Accessibilité pour les handicapés : Le gouvernement recule... encore une fois

L'Assemblée nationale a autorisé, en juin dernier, le gouvernement à légiférer par ordonnance sur la mise en accessibilité des lieux publics et transports aux handicapés. Non pas pour accéler les choses, mais au contraire pour les ralentir.

Pourtant, la loi sur l'égalité des chances votée en 2005, sur le même sujet, obligeait les transports collectifs et les établissements recevant du public à faire les travaux nécessaires, en fixant l'échéance au 1er janvier 2015. Dix ans de délai, cela avait semblé raisonnable à Chirac, qui en avait fait l'un de ses grands chantiers. En réalité, on ne comptait déjà plus les plans adoptés, les mesures décidées, les amendements ou lois votés, tous non appliqués, depuis au moins 1975.

Et aujourd'hui, à quelques mois de l'échéance, on est loin de ce qui a été prévu en 2005. D'après Ségolène Neuville, secrétaire d'État chargée des Handicapés, « à six mois de l'échéance, environ 330 000 établissements sont aux normes sur plus d'un million ». Et les normes elles-mêmes sont parfois un peu laxistes.

Au lieu de tout faire pour accélérer les mises aux normes, le gouvernement va donc reculer, en particulier pour ce qui le concerne directement : les transports publics, les établissements scolaires, les services publics comme les tribunaux ou les préfectures.

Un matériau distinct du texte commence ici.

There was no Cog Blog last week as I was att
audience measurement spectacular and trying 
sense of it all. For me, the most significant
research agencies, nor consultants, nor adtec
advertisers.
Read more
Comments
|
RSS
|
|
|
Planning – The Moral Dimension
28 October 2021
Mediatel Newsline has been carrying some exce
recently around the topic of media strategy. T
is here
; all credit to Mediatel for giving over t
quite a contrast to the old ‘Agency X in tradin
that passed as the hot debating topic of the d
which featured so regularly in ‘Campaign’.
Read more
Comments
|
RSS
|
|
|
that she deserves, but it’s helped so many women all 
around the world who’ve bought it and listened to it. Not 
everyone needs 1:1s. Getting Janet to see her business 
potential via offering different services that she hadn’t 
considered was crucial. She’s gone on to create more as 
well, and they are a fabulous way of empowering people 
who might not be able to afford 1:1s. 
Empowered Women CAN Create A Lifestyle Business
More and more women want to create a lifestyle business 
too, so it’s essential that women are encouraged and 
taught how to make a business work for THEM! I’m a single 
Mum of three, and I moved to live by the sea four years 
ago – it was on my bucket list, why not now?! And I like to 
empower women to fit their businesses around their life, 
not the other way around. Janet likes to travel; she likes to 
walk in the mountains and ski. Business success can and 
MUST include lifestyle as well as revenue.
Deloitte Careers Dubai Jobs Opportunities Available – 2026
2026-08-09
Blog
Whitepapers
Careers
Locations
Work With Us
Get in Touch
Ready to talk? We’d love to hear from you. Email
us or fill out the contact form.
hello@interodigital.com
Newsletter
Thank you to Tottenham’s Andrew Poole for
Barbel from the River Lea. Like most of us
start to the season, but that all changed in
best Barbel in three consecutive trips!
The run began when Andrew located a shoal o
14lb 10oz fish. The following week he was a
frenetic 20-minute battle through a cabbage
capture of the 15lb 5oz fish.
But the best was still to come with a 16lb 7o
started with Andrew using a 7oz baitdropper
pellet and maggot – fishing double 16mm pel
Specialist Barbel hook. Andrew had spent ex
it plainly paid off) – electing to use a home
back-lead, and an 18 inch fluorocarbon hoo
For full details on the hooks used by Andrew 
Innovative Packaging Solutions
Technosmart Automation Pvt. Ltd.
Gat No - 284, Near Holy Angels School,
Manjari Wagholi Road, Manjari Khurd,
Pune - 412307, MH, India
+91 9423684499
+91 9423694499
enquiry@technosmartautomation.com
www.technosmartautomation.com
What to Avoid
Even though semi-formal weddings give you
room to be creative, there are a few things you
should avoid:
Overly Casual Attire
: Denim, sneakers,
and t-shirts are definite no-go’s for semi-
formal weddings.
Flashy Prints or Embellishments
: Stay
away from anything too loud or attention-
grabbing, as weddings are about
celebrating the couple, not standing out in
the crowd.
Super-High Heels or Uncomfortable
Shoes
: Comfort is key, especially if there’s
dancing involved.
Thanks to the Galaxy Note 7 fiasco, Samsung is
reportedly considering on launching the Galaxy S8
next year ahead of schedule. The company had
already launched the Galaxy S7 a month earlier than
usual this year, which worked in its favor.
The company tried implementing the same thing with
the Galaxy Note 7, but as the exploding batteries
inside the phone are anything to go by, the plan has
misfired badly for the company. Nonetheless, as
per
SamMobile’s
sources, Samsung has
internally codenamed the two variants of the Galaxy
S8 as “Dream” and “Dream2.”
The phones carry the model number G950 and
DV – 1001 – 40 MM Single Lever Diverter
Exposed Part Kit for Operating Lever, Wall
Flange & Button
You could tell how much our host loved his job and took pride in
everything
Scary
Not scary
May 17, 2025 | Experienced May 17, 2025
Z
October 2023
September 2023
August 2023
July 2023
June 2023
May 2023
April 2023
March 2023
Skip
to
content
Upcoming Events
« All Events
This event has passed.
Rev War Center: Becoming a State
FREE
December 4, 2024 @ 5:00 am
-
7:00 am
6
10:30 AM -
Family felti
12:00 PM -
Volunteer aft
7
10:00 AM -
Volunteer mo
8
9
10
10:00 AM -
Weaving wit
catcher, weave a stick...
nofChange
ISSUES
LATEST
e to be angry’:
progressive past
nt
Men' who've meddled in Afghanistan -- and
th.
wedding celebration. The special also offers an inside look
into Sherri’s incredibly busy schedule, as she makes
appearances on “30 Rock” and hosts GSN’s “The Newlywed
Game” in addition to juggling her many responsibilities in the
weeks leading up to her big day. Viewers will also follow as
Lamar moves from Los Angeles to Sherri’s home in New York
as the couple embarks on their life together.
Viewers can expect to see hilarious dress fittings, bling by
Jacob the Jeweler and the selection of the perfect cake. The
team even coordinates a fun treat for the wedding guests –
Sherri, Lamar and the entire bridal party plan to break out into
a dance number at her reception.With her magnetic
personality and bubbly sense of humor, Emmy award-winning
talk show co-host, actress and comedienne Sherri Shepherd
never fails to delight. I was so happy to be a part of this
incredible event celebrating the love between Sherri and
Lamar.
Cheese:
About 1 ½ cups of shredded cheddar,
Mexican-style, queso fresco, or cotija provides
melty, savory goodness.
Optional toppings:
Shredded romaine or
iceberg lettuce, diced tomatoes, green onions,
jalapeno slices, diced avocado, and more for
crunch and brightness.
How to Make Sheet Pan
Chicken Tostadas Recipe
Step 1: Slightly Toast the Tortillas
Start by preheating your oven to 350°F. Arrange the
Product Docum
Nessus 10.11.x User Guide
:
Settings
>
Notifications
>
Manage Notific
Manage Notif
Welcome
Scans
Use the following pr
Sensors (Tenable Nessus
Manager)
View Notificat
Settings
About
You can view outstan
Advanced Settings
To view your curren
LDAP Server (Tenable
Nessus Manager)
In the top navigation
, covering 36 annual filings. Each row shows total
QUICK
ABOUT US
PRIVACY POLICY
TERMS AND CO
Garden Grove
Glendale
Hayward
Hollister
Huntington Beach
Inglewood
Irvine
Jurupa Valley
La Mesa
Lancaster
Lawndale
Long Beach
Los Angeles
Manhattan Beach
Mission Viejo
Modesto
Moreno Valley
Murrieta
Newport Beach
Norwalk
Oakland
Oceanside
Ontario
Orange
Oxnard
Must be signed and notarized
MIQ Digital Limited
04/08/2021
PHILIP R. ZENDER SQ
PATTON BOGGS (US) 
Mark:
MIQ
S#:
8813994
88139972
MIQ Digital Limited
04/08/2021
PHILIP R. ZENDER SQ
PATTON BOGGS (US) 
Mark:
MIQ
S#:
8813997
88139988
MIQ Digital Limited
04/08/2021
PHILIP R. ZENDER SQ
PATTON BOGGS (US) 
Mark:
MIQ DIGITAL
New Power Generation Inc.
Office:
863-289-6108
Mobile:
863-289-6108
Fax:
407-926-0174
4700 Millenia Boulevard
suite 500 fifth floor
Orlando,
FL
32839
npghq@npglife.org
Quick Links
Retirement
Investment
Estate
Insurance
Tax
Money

Évidemment, Ségolène Neuville prétend que l'ordonnance, prochainement publiée, ne sera pas une renonciation de la loi de 2005, et ne représentera pas « un abandon ou un recul de l'objectif de mise en accessibilité ». C'est un mensonge : le gouvernement, sur son portail Internet a déjà annoncé les grandes lignes de son ordonnance : il donnera un délai supplémentaire de trois à neuf ans à tous, en exigeant simplement en contrepartie « un calendrier ».

Ce n'est pas seulement de l'hypocrisie. Pour les millions de personnes concernées, ce sont des années supplémentaires de galère et de privation de vie comme tout le monde.